In 2011, the federal government was “so passionate about expanding medical services out of the big cities” according to then Health Minister Nicola Roxon, they were “helping to provide better care, closer to home” with 22 dialysis chairs across remote Western Australia. Treasurer Wayne Swan committed to “greatly improve access to quality healthcare.”

How soon the party ended. Less than a year later, the Commonwealth was suddenly “not responsible for renal service delivery.”

The origins of this story can be traced to Chief Medical Officer John Horvath, who noted that Alice Springs dialysis patients had jumped from 74 to 200 in the decade since 2000, threatening “to overwhelm the capacity of staff and facilities.”

At the time, Northern Territory refused to continue dialysing non-resident Aboriginal Australians, demanding those who crossed the border to Alice Springs for care, to fly back to their own capital cities.

The federal government then commissioned Alan Cass’s Central Australian Renal Study in 2010. Stunned by the findings, they returned his first version for re-writing. Next they sat on the revised version for six months, before pressure from this newspaper compelled minister Warren Snowdon to release it.

Only with the magnitude of the problem laid bare in Cass’s report did the federal government suddenly develop cold feet. The official federal line changed from Roxon’s “better care closer to home” to building flats for patients and their families. There is nothing wrong with flats, but it won’t treat chronic renal failure.
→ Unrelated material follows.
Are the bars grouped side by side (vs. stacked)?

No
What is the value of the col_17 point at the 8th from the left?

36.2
With a population of 233,000 administered by a city barely the size of Geelong, the Northern Territory simply lacks the size and tax base to fund its share of expanded health services. It struggles with twice as many admissions per head, who stay far longer due to complex disease and lack of discharge options. On top of that, surgery costs are around 25 per cent higher and death rates are double. The relative size of the task in the Northern Territory demands more flexible approaches from the Commonwealth than those it applies to the larger states around it.

NT figures indicate the Commonwealth currently funds less than a quarter of the their hospital bill, compared to 36 per cent of other states’ hospitals. For health overall, Canberra funds 43 per cent of the Territory’s costs, compared to an average 62 per cent elsewhere.
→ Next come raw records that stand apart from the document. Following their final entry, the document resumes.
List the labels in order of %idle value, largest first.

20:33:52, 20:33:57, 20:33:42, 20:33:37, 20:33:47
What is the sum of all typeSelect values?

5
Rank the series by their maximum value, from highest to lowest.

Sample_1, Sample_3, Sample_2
These inequities are most apparent when acute and intensive health care like renal dialysis must be expanded. Governments of all persuasions have been slow to respond. Commonwealth money has been waved in front of the Northern Territory on the condition it isn’t spent on recurrent health costs. That sticking point has cost senior Aboriginal men and women time they don’t have. Being uprooted from land and kin to squat in major towns for second-daily dialysis imposes massive social costs. Apart from a new mobile service in the Western Desert, their hope for outreach dialysis remains unfulfilled, two years after Cass laid out the solutions.

Last week was national Kidney Week, which passed without good news. Then came devastating private communication late Friday, when Snowdon’s office informed central Australian stakeholders that the $10 million for central Australian renal care was no longer on the table; presumably returned to consolidated revenue.
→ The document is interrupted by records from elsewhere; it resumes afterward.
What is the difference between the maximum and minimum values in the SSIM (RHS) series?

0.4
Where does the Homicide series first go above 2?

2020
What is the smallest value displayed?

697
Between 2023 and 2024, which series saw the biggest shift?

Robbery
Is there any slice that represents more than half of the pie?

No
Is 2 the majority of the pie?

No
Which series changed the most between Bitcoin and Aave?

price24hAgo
Yes governing can be tough. But governments are appointed to grind out the deals and “get to yes.” The vanishing chronic renal dollars which never found a home caring for kidney disease represents one of the emerging health tragedies of 2013. Governments need to return to the table this week and restart the Northern Territory talks with Darwin. Only a solution-first approach to chronic renal disease in the Northern Territory will ensure that Yunupingu’s final vision for kidney care is realised.

Andrew Laming is the federal Coalition’s spokesman on indigenous health.